## EXERCISE GOAL
Set down each line of the records once more, precisely, and omit the pictures.

## PROVIDED INFORMATION
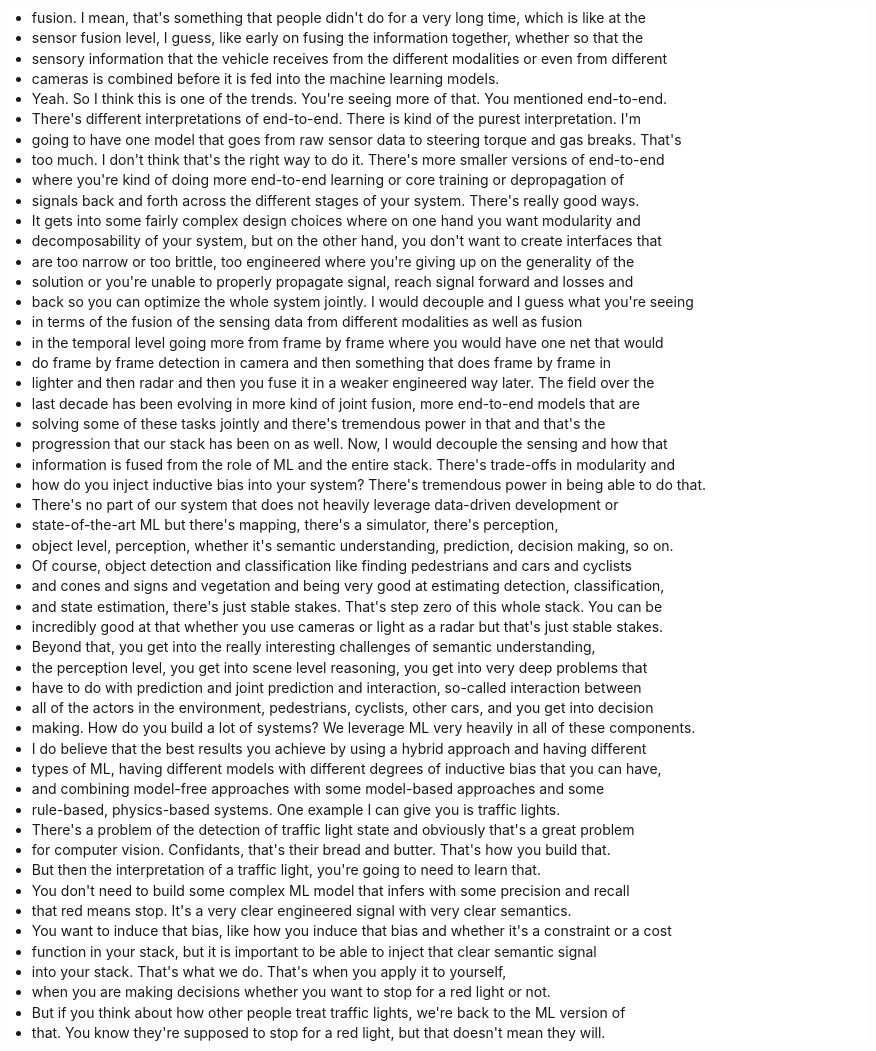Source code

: *  fusion. I mean, that's something that people didn't do for a very long time, which is like at the
*  sensor fusion level, I guess, like early on fusing the information together, whether so that the
*  sensory information that the vehicle receives from the different modalities or even from different
*  cameras is combined before it is fed into the machine learning models.
*  Yeah. So I think this is one of the trends. You're seeing more of that. You mentioned end-to-end.
*  There's different interpretations of end-to-end. There is kind of the purest interpretation. I'm
*  going to have one model that goes from raw sensor data to steering torque and gas breaks. That's
*  too much. I don't think that's the right way to do it. There's more smaller versions of end-to-end
*  where you're kind of doing more end-to-end learning or core training or depropagation of
*  signals back and forth across the different stages of your system. There's really good ways.
*  It gets into some fairly complex design choices where on one hand you want modularity and
*  decomposability of your system, but on the other hand, you don't want to create interfaces that
*  are too narrow or too brittle, too engineered where you're giving up on the generality of the
*  solution or you're unable to properly propagate signal, reach signal forward and losses and
*  back so you can optimize the whole system jointly. I would decouple and I guess what you're seeing
*  in terms of the fusion of the sensing data from different modalities as well as fusion
*  in the temporal level going more from frame by frame where you would have one net that would
*  do frame by frame detection in camera and then something that does frame by frame in
*  lighter and then radar and then you fuse it in a weaker engineered way later. The field over the
*  last decade has been evolving in more kind of joint fusion, more end-to-end models that are
*  solving some of these tasks jointly and there's tremendous power in that and that's the
*  progression that our stack has been on as well. Now, I would decouple the sensing and how that
*  information is fused from the role of ML and the entire stack. There's trade-offs in modularity and
*  how do you inject inductive bias into your system? There's tremendous power in being able to do that.
*  There's no part of our system that does not heavily leverage data-driven development or
*  state-of-the-art ML but there's mapping, there's a simulator, there's perception,
*  object level, perception, whether it's semantic understanding, prediction, decision making, so on.
*  Of course, object detection and classification like finding pedestrians and cars and cyclists
*  and cones and signs and vegetation and being very good at estimating detection, classification,
*  and state estimation, there's just stable stakes. That's step zero of this whole stack. You can be
*  incredibly good at that whether you use cameras or light as a radar but that's just stable stakes.
*  Beyond that, you get into the really interesting challenges of semantic understanding,
*  the perception level, you get into scene level reasoning, you get into very deep problems that
*  have to do with prediction and joint prediction and interaction, so-called interaction between
*  all of the actors in the environment, pedestrians, cyclists, other cars, and you get into decision
*  making. How do you build a lot of systems? We leverage ML very heavily in all of these components.
*  I do believe that the best results you achieve by using a hybrid approach and having different
*  types of ML, having different models with different degrees of inductive bias that you can have,
*  and combining model-free approaches with some model-based approaches and some
*  rule-based, physics-based systems. One example I can give you is traffic lights.
*  There's a problem of the detection of traffic light state and obviously that's a great problem
*  for computer vision. Confidants, that's their bread and butter. That's how you build that.
*  But then the interpretation of a traffic light, you're going to need to learn that.
*  You don't need to build some complex ML model that infers with some precision and recall
*  that red means stop. It's a very clear engineered signal with very clear semantics.
*  You want to induce that bias, like how you induce that bias and whether it's a constraint or a cost
*  function in your stack, but it is important to be able to inject that clear semantic signal
*  into your stack. That's what we do. That's when you apply it to yourself,
*  when you are making decisions whether you want to stop for a red light or not.
*  But if you think about how other people treat traffic lights, we're back to the ML version of
*  that. You know they're supposed to stop for a red light, but that doesn't mean they will.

## ANSWER BELOW
Source code

: *  fusion. I mean, that's something that people didn't do for a very long time, which is like at the
*  sensor fusion level, I guess, like early on fusing the information together, whether so that the
*  sensory information that the vehicle receives from the different modalities or even from different
*  cameras is combined before it is fed into the machine learning models.
*  Yeah. So I think this is one of the trends. You're seeing more of that. You mentioned end-to-end.
*  There's different interpretations of end-to-end. There is kind of the purest interpretation. I'm
*  going to have one model that goes from raw sensor data to steering torque and gas breaks. That's
*  too much. I don't think that's the right way to do it. There's more smaller versions of end-to-end
*  where you're kind of doing more end-to-end learning or core training or depropagation of
*  signals back and forth across the different stages of your system. There's really good ways.
*  It gets into some fairly complex design choices where on one hand you want modularity and
*  decomposability of your system, but on the other hand, you don't want to create interfaces that
*  are too narrow or too brittle, too engineered where you're giving up on the generality of the
*  solution or you're unable to properly propagate signal, reach signal forward and losses and
*  back so you can optimize the whole system jointly. I would decouple and I guess what you're seeing
*  in terms of the fusion of the sensing data from different modalities as well as fusion
*  in the temporal level going more from frame by frame where you would have one net that would
*  do frame by frame detection in camera and then something that does frame by frame in
*  lighter and then radar and then you fuse it in a weaker engineered way later. The field over the
*  last decade has been evolving in more kind of joint fusion, more end-to-end models that are
*  solving some of these tasks jointly and there's tremendous power in that and that's the
*  progression that our stack has been on as well. Now, I would decouple the sensing and how that
*  information is fused from the role of ML and the entire stack. There's trade-offs in modularity and
*  how do you inject inductive bias into your system? There's tremendous power in being able to do that.
*  There's no part of our system that does not heavily leverage data-driven development or
*  state-of-the-art ML but there's mapping, there's a simulator, there's perception,
*  object level, perception, whether it's semantic understanding, prediction, decision making, so on.
*  Of course, object detection and classification like finding pedestrians and cars and cyclists
*  and cones and signs and vegetation and being very good at estimating detection, classification,
*  and state estimation, there's just stable stakes. That's step zero of this whole stack. You can be
*  incredibly good at that whether you use cameras or light as a radar but that's just stable stakes.
*  Beyond that, you get into the really interesting challenges of semantic understanding,
*  the perception level, you get into scene level reasoning, you get into very deep problems that
*  have to do with prediction and joint prediction and interaction, so-called interaction between
*  all of the actors in the environment, pedestrians, cyclists, other cars, and you get into decision
*  making. How do you build a lot of systems? We leverage ML very heavily in all of these components.
*  I do believe that the best results you achieve by using a hybrid approach and having different
*  types of ML, having different models with different degrees of inductive bias that you can have,
*  and combining model-free approaches with some model-based approaches and some
*  rule-based, physics-based systems. One example I can give you is traffic lights.
*  There's a problem of the detection of traffic light state and obviously that's a great problem
*  for computer vision. Confidants, that's their bread and butter. That's how you build that.
*  But then the interpretation of a traffic light, you're going to need to learn that.
*  You don't need to build some complex ML model that infers with some precision and recall
*  that red means stop. It's a very clear engineered signal with very clear semantics.
*  You want to induce that bias, like how you induce that bias and whether it's a constraint or a cost
*  function in your stack, but it is important to be able to inject that clear semantic signal
*  into your stack. That's what we do. That's when you apply it to yourself,
*  when you are making decisions whether you want to stop for a red light or not.
*  But if you think about how other people treat traffic lights, we're back to the ML version of
*  that. You know they're supposed to stop for a red light, but that doesn't mean they will.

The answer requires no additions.